‘Load Average is an age-old metric reported in various operating systems. It’s often assumed as a metric to indicate the CPU demand only. However, it is not the case. ‘Load Average’ not only indicates CPU demand, but also the I/O demand (i.e., network read/write, file read/write, disk read/write). To prove this theory, we conducted this simple case study.

Load Average Study
To validate this theory, we leveraged BuggyApp. BuggyApp is an opensource java project which can simulate various sort of performance problems. When you launch BuggyApp with following arguments, it will cause the high disk I/O operation on the host.

java -jar buggyApp.jar PROBLEM_IO

Let’s see the source code in the BuggyApp, which is causing this high disk I/O activity.

public class IODemo {
 
  public void start() {
 
	for (int counter =1; counter <= 5; ++counter) {
 
   	  // Launch 5 threads.
	  new IOThread ("fileIO-" + counter + ".txt").start();
	  System.out.println("Starting to write to fileIO-" +counter + ".txt");
	}
   }
}
 
 
public class IOThread extends Thread {
 
	public String fileName;
 
	public static final String CONTENT = 
"Hello World! We are building a simple chaos engineering product here. \n"
+ "Hello World! We are building a simple chaos engineering product here. \n"
+ "Hello World! We are building a simple chaos engineering product here. \n"
+ "Hello World! We are building a simple chaos engineering product here. \n"
+ "Hello World! We are building a simple chaos engineering product here. \n"
+ "Hello World! We are building a simple chaos engineering product here. \n"
+ "Hello World! We are building a simple chaos engineering product here. \n"
+ "Hello World! We are building a simple chaos engineering product here. \n"
+ "Hello World! We are building a simple chaos engineering product here. \n"
+ "Hello World! We are building a simple chaos engineering product here. \n"
+ "Hello World! We are building a simple chaos engineering product here. \n"
+ "Hello World! We are building a simple chaos engineering product here. \n"
+ "Hello World! We are building a simple chaos engineering product here. \n";
 
	public IOThread(String fileName) {
		this.fileName = fileName;
	}
 
	public void run() {
 
		int counter = 0;
		// Loop infinitely trying to read and close the file.
		while (true) {
 
			// Write the contents to the file.
			FileUtil.write(fileName, CONTENT);
 
			// Read the contents from the file.
			FileUtil.read(fileName);
 
			if (++counter == 1000) {
 
				System.out.println("Read & write 1000 times to " + fileName);
				counter = 0;
			}
		}
	}
}

Here you can see that BuggyApp is launching 5 ‘IOThread’ in ‘IODemo’ class.

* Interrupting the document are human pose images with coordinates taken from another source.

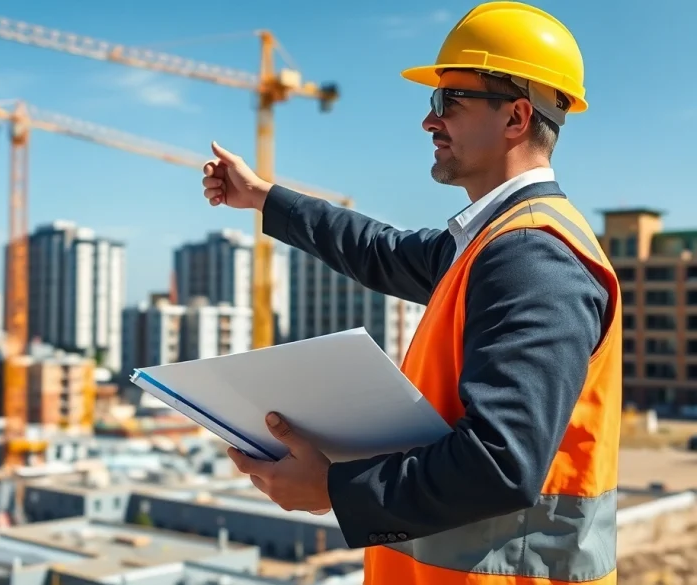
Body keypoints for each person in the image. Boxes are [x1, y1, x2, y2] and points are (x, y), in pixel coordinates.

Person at [201, 2, 622, 584]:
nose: (430, 121)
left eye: (449, 100)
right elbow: (380, 249)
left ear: (517, 117)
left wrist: (332, 488)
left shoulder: (532, 256)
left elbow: (501, 463)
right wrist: (265, 198)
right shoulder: (494, 243)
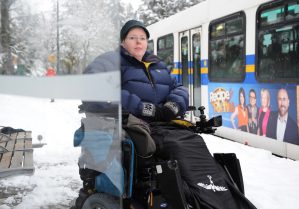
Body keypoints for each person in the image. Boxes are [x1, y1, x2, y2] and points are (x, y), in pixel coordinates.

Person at [72, 20, 256, 209]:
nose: (138, 42)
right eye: (132, 38)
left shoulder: (156, 64)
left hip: (165, 124)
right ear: (122, 42)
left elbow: (179, 88)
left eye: (142, 38)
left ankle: (222, 200)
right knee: (176, 145)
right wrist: (142, 107)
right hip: (135, 123)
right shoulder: (109, 60)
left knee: (193, 141)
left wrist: (173, 105)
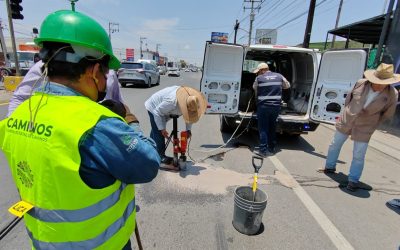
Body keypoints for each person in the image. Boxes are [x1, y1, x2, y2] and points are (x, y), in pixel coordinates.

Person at [0, 10, 160, 249]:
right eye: (106, 74)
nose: (106, 82)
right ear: (94, 71)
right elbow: (148, 165)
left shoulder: (15, 118)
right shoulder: (98, 124)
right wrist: (130, 120)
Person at [319, 63, 398, 192]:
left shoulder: (392, 93)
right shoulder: (361, 83)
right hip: (348, 119)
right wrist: (348, 112)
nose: (379, 85)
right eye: (377, 82)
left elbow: (388, 113)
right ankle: (330, 167)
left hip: (366, 125)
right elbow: (348, 100)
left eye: (382, 83)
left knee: (359, 154)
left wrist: (374, 123)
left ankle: (353, 180)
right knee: (335, 144)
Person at [7, 61, 123, 117]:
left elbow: (119, 105)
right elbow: (20, 97)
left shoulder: (110, 74)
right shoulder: (43, 68)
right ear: (94, 72)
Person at [145, 85, 207, 164]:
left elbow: (189, 117)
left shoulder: (192, 101)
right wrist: (162, 129)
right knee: (158, 132)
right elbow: (157, 112)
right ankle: (160, 156)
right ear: (184, 105)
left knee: (155, 131)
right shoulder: (171, 102)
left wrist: (188, 130)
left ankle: (150, 151)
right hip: (154, 107)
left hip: (165, 111)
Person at [252, 62, 290, 157]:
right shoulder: (279, 76)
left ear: (262, 70)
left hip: (263, 107)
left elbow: (254, 88)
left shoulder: (259, 78)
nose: (258, 74)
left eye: (258, 72)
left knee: (263, 129)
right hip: (276, 107)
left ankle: (263, 151)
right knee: (272, 127)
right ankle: (272, 149)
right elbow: (287, 85)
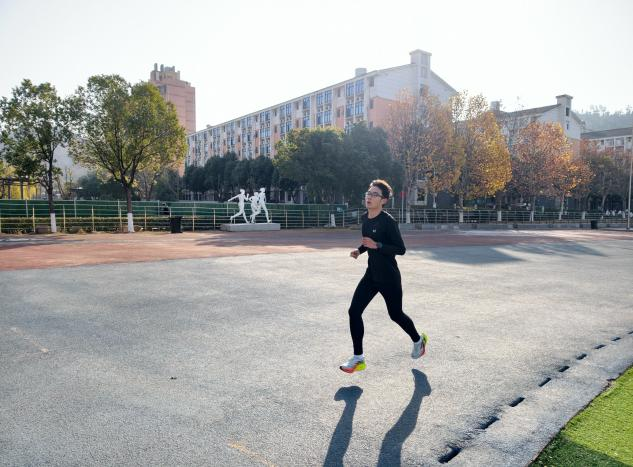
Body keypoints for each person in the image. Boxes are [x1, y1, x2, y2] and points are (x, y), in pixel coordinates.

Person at [340, 179, 428, 373]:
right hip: (371, 275)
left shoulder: (388, 221)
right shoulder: (365, 218)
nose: (369, 197)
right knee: (354, 311)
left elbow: (400, 249)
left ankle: (418, 340)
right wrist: (360, 250)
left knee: (395, 314)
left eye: (374, 194)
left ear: (384, 200)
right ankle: (358, 358)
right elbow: (369, 241)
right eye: (368, 193)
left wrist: (377, 246)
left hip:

You can notice that ‘IOThread’ is going on an infinite while loop. In the loop, thread is writing the content into a file and reading the same content. It is doing these 2 steps repeatedly again and again. Writing contents and reading contents from the disk is a I/O intensive operation.

Load Average in Linux
When we ran this BuggyApp program in AWS EC2 Amazon Linux 4.9.58 instance, below is the ‘top’ command output on this host:



Fig: Top output in Linux

You can notice the Load Average to be ‘5.0’. This AWS EC2 instance has just 1 CPU only. Since it’s 1 CPU, the load on this system instance is 500%. If you aren’t sure how to read the Load Average, you can refer to this article. However, you can see that overall system’s CPU consumption is only 2.1% (i.e., 1.4% user CPU utilization + 0.7% system CPU utilization) as highlighted in the above top output. Thus, even though CPU demand is very less, still Load Average is very high. It clearly indicates that Load Average is not just an indicator of CPU demand. It indicates the I/O demand on the system as well.